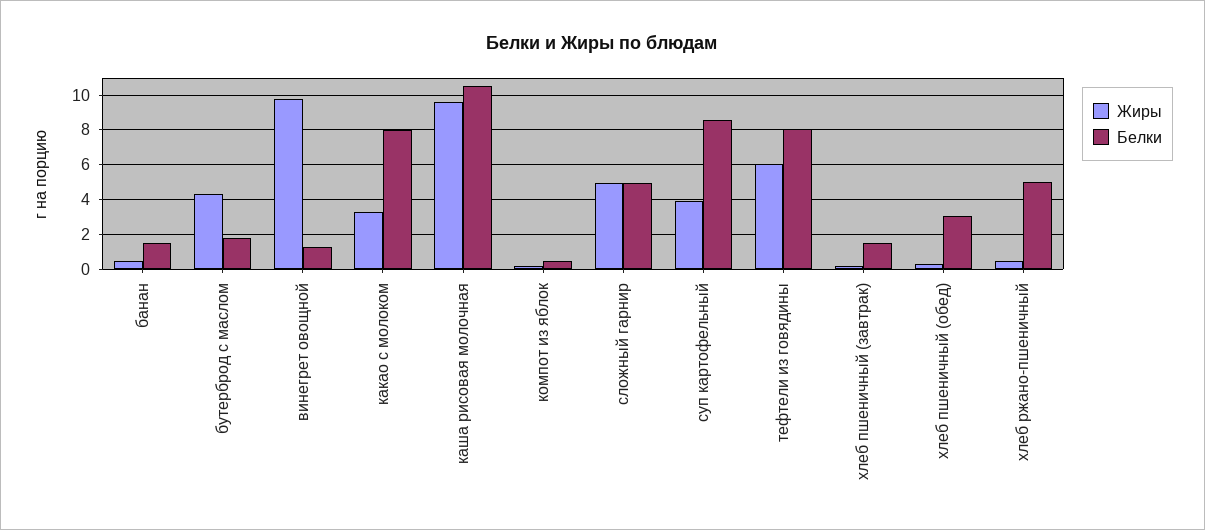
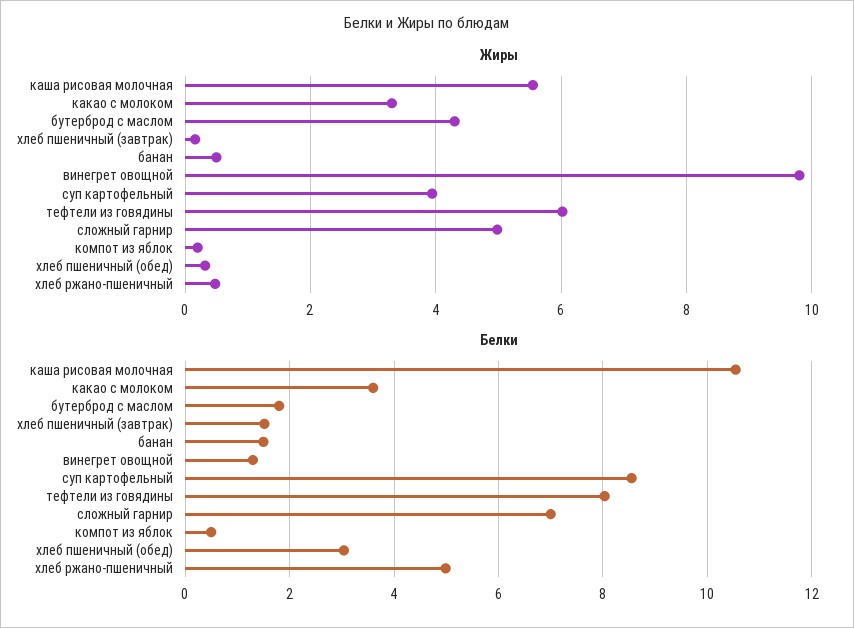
  {
    "Жиры": {
      "банан": 0.6,
      "бутерброд с маслом": 4.4,
      "винегрет овощной": 9.8,
      "какао с молоком": 3.4,
-     "каша рисовая молочная": 9.5,
+     "каша рисовая молочная": 5.6,
      "компот из яблок": 0.2,
      "сложный гарнир": 5,
      "суп картофельный": 4,
      "тефтели из говядины": 6,
      "хлеб пшеничный (завтрак)": 0.2,
      "хлеб пшеничный (обед)": 0.4,
      "хлеб ржано-пшеничный": 0.4
    },
    "Белки": {
      "банан": 1.6,
      "бутерброд с маслом": 1.8,
      "винегрет овощной": 1.4,
-     "какао с молоком": 8,
+     "какао с молоком": 3.6,
      "каша рисовая молочная": 10.6,
      "компот из яблок": 0.6,
-     "сложный гарнир": 5,
+     "сложный гарнир": 7,
      "суп картофельный": 8.6,
      "тефтели из говядины": 8,
      "хлеб пшеничный (завтрак)": 1.6,
      "хлеб пшеничный (обед)": 3,
      "хлеб ржано-пшеничный": 5
    }
  }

DIRECTIONS FOR THIS TASK:
Would you return all the data exactly as given, minus the pictures?

WRITTEN ANSWER:
  {
    "Жиры": {
      "банан": 0.6,
      "бутерброд с маслом": 4.4,
      "винегрет овощной": 9.8,
      "какао с молоком": 3.4,
-     "каша рисовая молочная": 9.5,
+     "каша рисовая молочная": 5.6,
      "компот из яблок": 0.2,
      "сложный гарнир": 5,
      "суп картофельный": 4,
      "тефтели из говядины": 6,
      "хлеб пшеничный (завтрак)": 0.2,
      "хлеб пшеничный (обед)": 0.4,
      "хлеб ржано-пшеничный": 0.4
    },
    "Белки": {
      "банан": 1.6,
      "бутерброд с маслом": 1.8,
      "винегрет овощной": 1.4,
-     "какао с молоком": 8,
+     "какао с молоком": 3.6,
      "каша рисовая молочная": 10.6,
      "компот из яблок": 0.6,
-     "сложный гарнир": 5,
+     "сложный гарнир": 7,
      "суп картофельный": 8.6,
      "тефтели из говядины": 8,
      "хлеб пшеничный (завтрак)": 1.6,
      "хлеб пшеничный (обед)": 3,
      "хлеб ржано-пшеничный": 5
    }
  }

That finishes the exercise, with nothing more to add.